YOUR OBJECTIVE -
Please repeat the Civilization: Beyond Earth article below word for word, from its title line through its final sentence.

>> begin ARTICLE

Civilization: Beyond Earth

Shifting gears from action to strategy, we have Civilization: Beyond Earth, the latest in the Civilization series of strategy games. Civilization is not quite as GPU-demanding as some of our action games, but at Ultra quality it can still pose a challenge for even high-end video cards. Meanwhile as the first Mantle-enabled strategy title Civilization gives us an interesting look into low-level API performance on larger scale games, along with a look at developer Firaxis’s interesting use of split frame rendering with Mantle to reduce latency rather than improving framerates.

Civilization: Beyond Earth - 3840x2160 - Ultra Quality

Civilization: Beyond Earth - 2560x1440 - Ultra Quality

Unlike Battlefield 4 where we needed to switch back to DirectX for performance reasons on the R9 Fury X, AMD’s latest card still holds up rather well on Mantle here, probably due to the fact that Civilization is a newer game. Though not drawn in this chart, what we find is that AMD loses a frame or two per second for running Mantle, but in return they see far, far better minimums (more on that later).

>> end ARTICLE
>> begin INFORMATION SUPPLIED

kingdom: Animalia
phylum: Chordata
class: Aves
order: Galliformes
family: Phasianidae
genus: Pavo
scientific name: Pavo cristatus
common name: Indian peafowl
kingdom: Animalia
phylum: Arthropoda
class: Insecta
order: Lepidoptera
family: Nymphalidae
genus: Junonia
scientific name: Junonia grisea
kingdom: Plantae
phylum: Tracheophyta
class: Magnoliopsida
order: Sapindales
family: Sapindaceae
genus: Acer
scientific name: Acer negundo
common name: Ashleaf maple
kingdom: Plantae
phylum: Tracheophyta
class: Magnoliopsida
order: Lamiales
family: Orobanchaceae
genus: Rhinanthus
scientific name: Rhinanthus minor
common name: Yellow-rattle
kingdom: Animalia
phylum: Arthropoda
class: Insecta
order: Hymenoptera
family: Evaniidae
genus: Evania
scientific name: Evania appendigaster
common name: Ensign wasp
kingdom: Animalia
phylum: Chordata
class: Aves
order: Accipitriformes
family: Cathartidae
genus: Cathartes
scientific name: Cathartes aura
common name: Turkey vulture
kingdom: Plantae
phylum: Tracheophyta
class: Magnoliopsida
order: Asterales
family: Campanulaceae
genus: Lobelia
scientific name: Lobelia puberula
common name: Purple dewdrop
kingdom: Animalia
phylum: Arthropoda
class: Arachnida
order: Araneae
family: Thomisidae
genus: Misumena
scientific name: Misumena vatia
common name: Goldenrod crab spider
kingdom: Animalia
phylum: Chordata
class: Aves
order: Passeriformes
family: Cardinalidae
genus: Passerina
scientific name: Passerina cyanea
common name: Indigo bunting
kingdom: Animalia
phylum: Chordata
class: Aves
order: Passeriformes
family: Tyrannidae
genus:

>> end INFORMATION SUPPLIED

CORRECT OUTPUT -
Civilization: Beyond Earth

Shifting gears from action to strategy, we have Civilization: Beyond Earth, the latest in the Civilization series of strategy games. Civilization is not quite as GPU-demanding as some of our action games, but at Ultra quality it can still pose a challenge for even high-end video cards. Meanwhile as the first Mantle-enabled strategy title Civilization gives us an interesting look into low-level API performance on larger scale games, along with a look at developer Firaxis’s interesting use of split frame rendering with Mantle to reduce latency rather than improving framerates.

Civilization: Beyond Earth - 3840x2160 - Ultra Quality

Civilization: Beyond Earth - 2560x1440 - Ultra Quality

Unlike Battlefield 4 where we needed to switch back to DirectX for performance reasons on the R9 Fury X, AMD’s latest card still holds up rather well on Mantle here, probably due to the fact that Civilization is a newer game. Though not drawn in this chart, what we find is that AMD loses a frame or two per second for running Mantle, but in return they see far, far better minimums (more on that later).